**課題:**
本文の「答える練習だけを積んだ生徒は」から「ばよいのか,悩むことになる。」までの部分を、一字も変えずに書き写してください。

**本文:**
^^^^^^^^^^^^^^^^

にもかかわらず,学校教育では「問いづくり」ではなく「問いに答える」学習ばかりが行われている。ほとんどの小,中,高校の授業で問いをつくるのは教師である。生徒にとって,「問い」はつくるものではなく,与えられるものである。生徒は,教師から与えられた問いに答える練習に多くの時間を費やす。しかも多くの場合,問いの答えも教師の側に用意されており,生徒はその答えを探ることを強いられる。教師の用意した答えと一致すれば正解,違っていれば不正解となり,それにもとづいて成績がつけられる。良い成績を得るために,生徒は問われたことに答える練習に精を出す。
答える練習だけを積んだ生徒は,大学では問いをつくることを求められるので困惑する。多くの大学では1年生からアカデミックスキルとして,レポートの書き方が教えられる。レポートは問いを立てて,文献を調べ,答えを出すまでの考えの道筋を書くものである。問いは与えられるものではなく,自らつくり出すものとなる。「問いづくり」を学んだことのない学生は,まずどうやって探究に値する問いをつくればよいのか,悩むことになる。
では,生徒・学生の問いを立てる能力を教育現場で伸ばすにはどうすればよいのだろうか。本稿では,生徒・学生の問いを立てる能力を伸ばす方法の1つとしてQuestion Formulation Technique(問いづくりの技法,以下QFT)を提案し,内容を詳しく紹介する。

^^^^^^^^^^^^^^^^

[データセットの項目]
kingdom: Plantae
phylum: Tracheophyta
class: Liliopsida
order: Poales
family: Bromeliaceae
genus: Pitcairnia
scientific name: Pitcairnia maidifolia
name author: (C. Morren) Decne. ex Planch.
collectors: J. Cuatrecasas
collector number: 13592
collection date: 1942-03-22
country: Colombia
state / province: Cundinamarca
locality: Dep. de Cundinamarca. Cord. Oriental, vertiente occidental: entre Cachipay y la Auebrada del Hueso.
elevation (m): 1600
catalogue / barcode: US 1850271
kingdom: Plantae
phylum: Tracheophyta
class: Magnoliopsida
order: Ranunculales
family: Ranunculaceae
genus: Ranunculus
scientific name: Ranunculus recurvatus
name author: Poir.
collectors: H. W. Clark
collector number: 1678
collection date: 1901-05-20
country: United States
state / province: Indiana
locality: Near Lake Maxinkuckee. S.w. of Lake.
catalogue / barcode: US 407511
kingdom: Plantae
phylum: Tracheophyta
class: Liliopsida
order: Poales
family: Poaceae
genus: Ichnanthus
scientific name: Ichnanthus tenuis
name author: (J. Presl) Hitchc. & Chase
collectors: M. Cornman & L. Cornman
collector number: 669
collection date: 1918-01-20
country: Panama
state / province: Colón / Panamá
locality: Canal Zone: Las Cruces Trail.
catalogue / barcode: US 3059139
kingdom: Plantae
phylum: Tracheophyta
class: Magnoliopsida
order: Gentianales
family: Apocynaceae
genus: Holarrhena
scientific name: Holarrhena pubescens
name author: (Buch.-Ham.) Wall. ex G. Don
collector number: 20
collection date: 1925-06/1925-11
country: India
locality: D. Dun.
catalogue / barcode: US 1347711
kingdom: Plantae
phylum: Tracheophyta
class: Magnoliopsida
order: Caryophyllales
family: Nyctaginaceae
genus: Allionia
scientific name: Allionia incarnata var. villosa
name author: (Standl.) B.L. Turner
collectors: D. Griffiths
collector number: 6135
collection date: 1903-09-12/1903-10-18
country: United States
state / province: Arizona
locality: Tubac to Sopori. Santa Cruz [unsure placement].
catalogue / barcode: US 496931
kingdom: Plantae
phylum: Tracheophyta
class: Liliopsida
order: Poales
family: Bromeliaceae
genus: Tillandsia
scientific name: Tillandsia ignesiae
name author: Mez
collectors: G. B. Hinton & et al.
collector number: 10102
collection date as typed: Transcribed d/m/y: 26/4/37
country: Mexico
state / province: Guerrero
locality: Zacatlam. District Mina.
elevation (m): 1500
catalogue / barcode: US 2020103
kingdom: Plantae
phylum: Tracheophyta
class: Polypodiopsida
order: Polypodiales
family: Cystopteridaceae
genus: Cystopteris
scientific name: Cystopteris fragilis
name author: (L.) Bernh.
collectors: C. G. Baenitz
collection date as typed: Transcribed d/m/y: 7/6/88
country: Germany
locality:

^^^^^^^^^^^^^^^^

**解答:**
答える練習だけを積んだ生徒は,大学では問いをつくることを求められるので困惑する。多くの大学では1年生からアカデミックスキルとして,レポートの書き方が教えられる。レポートは問いを立てて,文献を調べ,答えを出すまでの考えの道筋を書くものである。問いは与えられるものではなく,自らつくり出すものとなる。「問いづくり」を学んだことのない学生は,まずどうやって探究に値する問いをつくればよいのか,悩むことになる。